Records for this exercise
================================
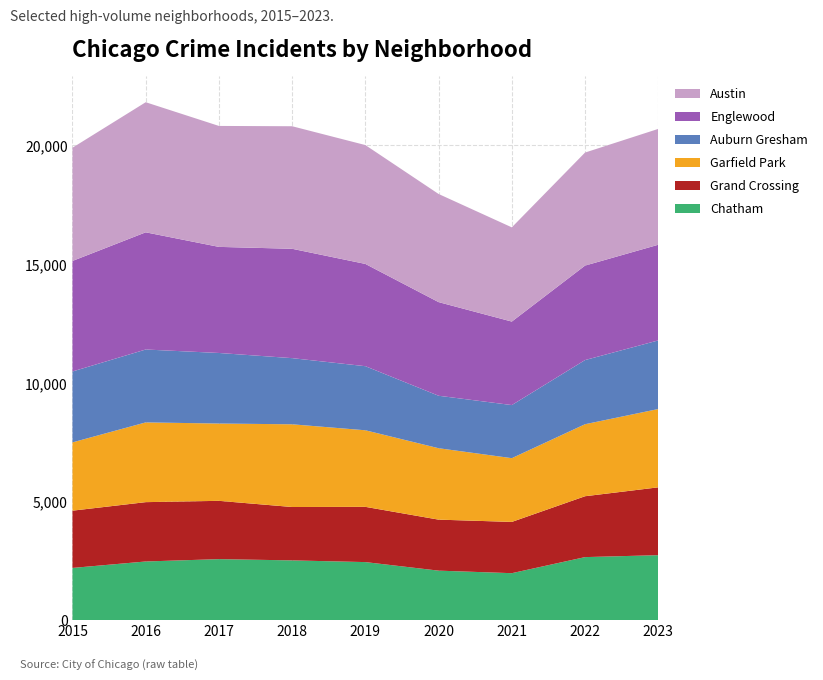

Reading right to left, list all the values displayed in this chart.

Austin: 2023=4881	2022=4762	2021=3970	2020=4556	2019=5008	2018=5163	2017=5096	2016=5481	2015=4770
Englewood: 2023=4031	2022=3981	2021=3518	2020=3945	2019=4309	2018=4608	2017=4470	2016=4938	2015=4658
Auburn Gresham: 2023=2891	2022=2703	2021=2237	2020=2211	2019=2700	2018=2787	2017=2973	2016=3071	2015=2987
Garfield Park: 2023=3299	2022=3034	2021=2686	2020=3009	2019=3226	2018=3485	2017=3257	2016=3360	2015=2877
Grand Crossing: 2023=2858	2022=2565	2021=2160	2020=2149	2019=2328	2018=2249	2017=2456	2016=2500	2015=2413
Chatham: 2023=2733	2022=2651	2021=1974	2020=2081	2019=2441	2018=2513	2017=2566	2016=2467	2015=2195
================================
Job
Copy out the rows above with "chart" swapped for "graph" and everything else unchanged. Leave out the pictures.

Response box
Reading right to left, list all the values displayed in this graph.

Austin: 2023=4881	2022=4762	2021=3970	2020=4556	2019=5008	2018=5163	2017=5096	2016=5481	2015=4770
Englewood: 2023=4031	2022=3981	2021=3518	2020=3945	2019=4309	2018=4608	2017=4470	2016=4938	2015=4658
Auburn Gresham: 2023=2891	2022=2703	2021=2237	2020=2211	2019=2700	2018=2787	2017=2973	2016=3071	2015=2987
Garfield Park: 2023=3299	2022=3034	2021=2686	2020=3009	2019=3226	2018=3485	2017=3257	2016=3360	2015=2877
Grand Crossing: 2023=2858	2022=2565	2021=2160	2020=2149	2019=2328	2018=2249	2017=2456	2016=2500	2015=2413
Chatham: 2023=2733	2022=2651	2021=1974	2020=2081	2019=2441	2018=2513	2017=2566	2016=2467	2015=2195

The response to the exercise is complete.